Revolution

Revolution

Miranda Lambert was one of country music's most exciting 21st-century upstarts, crash-landing into the consciousness when she placed third on the country-idol competition Nashville Star in 2003. Her first two albums turned heads for her straight-shooting songs about life as an outlaw of womanhood. On Revolution, her third, she established herself as an artistic force, leaning into rock-influenced sounds as she continued to express her singular point of view on thrashing country-rockers and lacerating ballads alike. Revolution opens with "White Liar," a stomping rocker that combines its soaring chorus with fingerpicked guitars and a bridge that gives Lambert's lyrical task-taking a twist. Other tracks, like the chiming "Me and Your Cigarettes," which has a power-pop snap, and the anthemic "Heart Like Mine," which juxtaposes fantasies of drinking wine alongside Jesus with a grimy guitar solo, double down on Lambert's wild-woman status amidst more rock-leaning arrangements.
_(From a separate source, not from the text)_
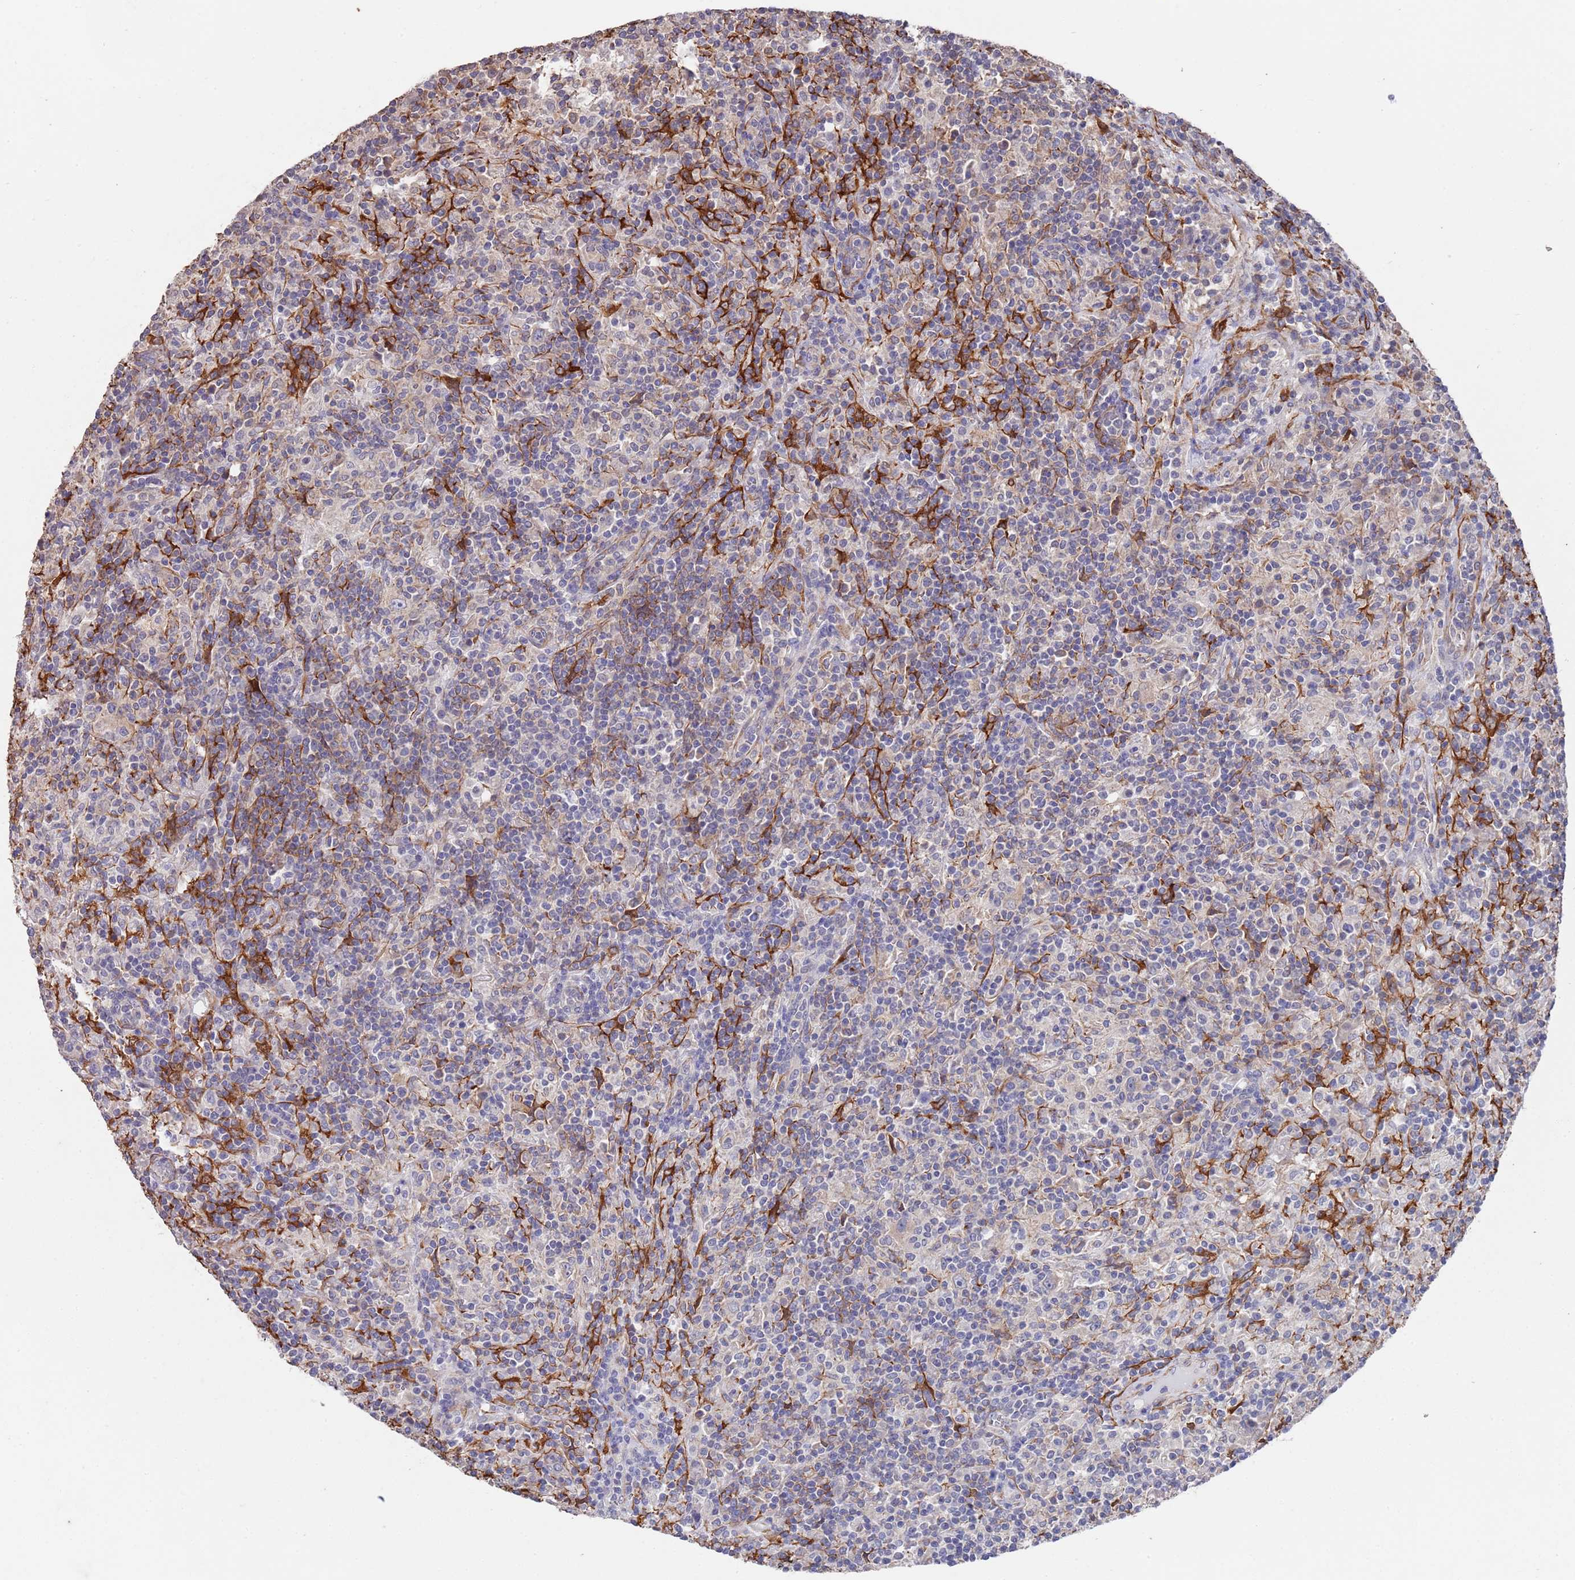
{"staining": {"intensity": "negative", "quantity": "none", "location": "none"}, "tissue": "lymphoma", "cell_type": "Tumor cells", "image_type": "cancer", "snomed": [{"axis": "morphology", "description": "Hodgkin's disease, NOS"}, {"axis": "topography", "description": "Lymph node"}], "caption": "This is a histopathology image of immunohistochemistry staining of lymphoma, which shows no expression in tumor cells. (DAB (3,3'-diaminobenzidine) immunohistochemistry (IHC) with hematoxylin counter stain).", "gene": "ANK2", "patient": {"sex": "male", "age": 70}}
Lambert's cover of folk hero John Prine's 1976 lament "That's The Way That the World Goes ’Round," meanwhile, adds a pop-punk bounce to its head-shaking chorus, turning it into a 21st-century eyeroll that's capped off by a frenetic banjo solo. But it’s Revolution’s most bruised moments that reveal Lambert’s growth as a songwriter and singer. Lambert's vocal on the slow-burning elegy "Dead Flowers" is astonishing, adding woe to her descriptions of the mundane cruelty that transpires as two people drift apart. And the crystalline "The House That Built Me" peels back Lambert's tough-girl persona in a search for healing that takes her back home. Revolution reveals the deep emotional roots of Lambert’s renegade image in surprising and heart-rending ways, combining musical innovation and songwriting classicism in a way that she’d ride to country’s upper echelons over the next decade.